Is this cost-effective, do you think? Why don’t the economists focus on all these inefficiencies, do you suppose, instead of spending their time arguing that class size reduction is too expensive?
Moreover, even if lots new teachers would need to be hired, is CSR really so expensive? Compared to what? It seems to me that if this reform actually works to improve outcomes, and leads to lower rates of disciplinary problems, dropouts and teacher attrition, as the research shows, it is far less expensive than other reforms that may seem on the surface less costly, but have little or no positive effect– or even have negative impacts, as for example, merit pay has been shown to have in North Carolina.
I suspect that if there were only four medical procedures which rigorous evidence had shown been shown to improve health outcomes, and that in survey after survey, hospital administrators and doctors themselves said that adopting one of these would be the most effective way to raise the standard of medical care and life expectancy, there would be little or no controversy in the halls of government or in medical schools about the need to implement it.
The debate would be only how fast, and how to finance this procedure, not whether it was “too expensive” or should be done at all.
But overall, there seems to remain a great deal of undue resistance. I’m no psychoanalyst, but I will speculate nonetheless. I think it may be that no one can make any money or personally profit from class size reduction. It’s a reform that seems awfully simple, and indeed it is.
Teacher colleges can’t market it, as they can a new method of professional development. Textbook companies can’t sell it, as they can a new curriculum. The research think tanks or consulting groups can’t make any money analyzing it, since the studies have already been done. Management consultants wouldn’t dare propose it, since the advice would seem too obvious. The testing companies and tutoring companies can’t use it to pitch their products.
Most of all, it doesn’t seem “trendy” or exciting to many academics who are eager to write their own best-selling versions of “Freakonomics”, or become famous on their findings, unlike a catchy experiment that rewards students with high test scores by giving them cell phones.
There’s also the administration’s control over the data, as Skoolboy himself points out in a comment, as well as its impressive power, wealth and popularity – especially with the business and foundation community. Given all this, perhaps it’s not surprising that criticism of most of the DOE’s unproven and often incoherent reforms is muted, that many academics feel inclined to go with the flow, and instead spend their time sitting in silence until after Bloomberg and company are gone.

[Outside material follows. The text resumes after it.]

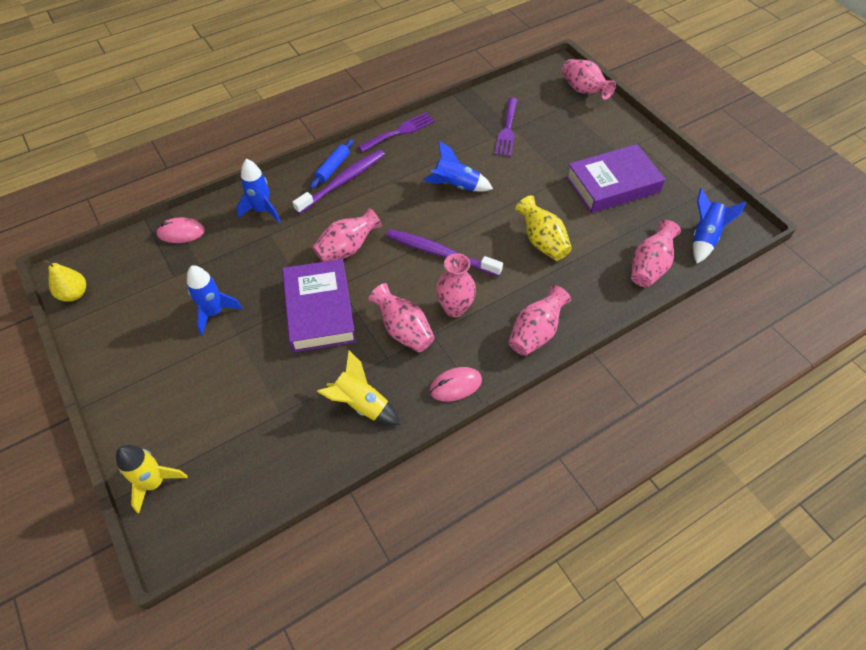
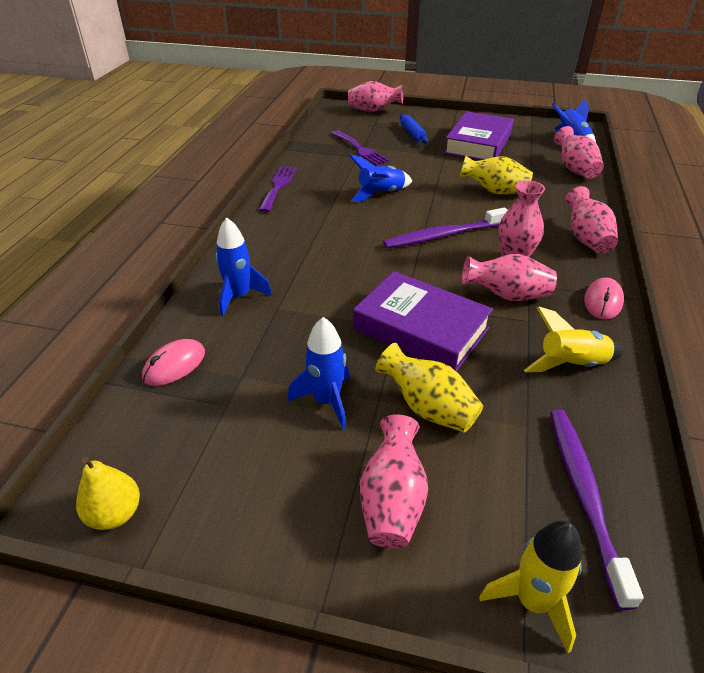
camera: 45 degrees left, 15 degrees down
(251, 359) = (428, 408): none -> yellow vase
(332, 168) = (258, 234): blue rolling pin -> blue rolling pin (412, 134)
(343, 181) = (284, 237): purple toothbrush -> purple toothbrush (584, 494)
(347, 249) = (368, 276): pink vase -> pink vase (392, 501)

There are notable exceptions to the rule; wonderful people in the academic community who have been unafraid to support class size reduction. For example, there’s of course Diane Ravitch, intellectual warrior supreme, but also see this terrific letter to the Governor and the State Legislature, organized last spring by Celia Oyler of Teachers College, asking that some of the additional state education aid be spent in NYC lowering class size in all grades. (More recently Celia put together this quite critical quiz on the new school grading system – which Teachers College has been unafraid to post on its website.)
So why aren’t more academics like Celia, and/or the other signers to her letter? Is it really because of the reasons I’ve cited above, or others yet unmentioned? Please enlighten me, or correct me if I’m wrong -- about any of this.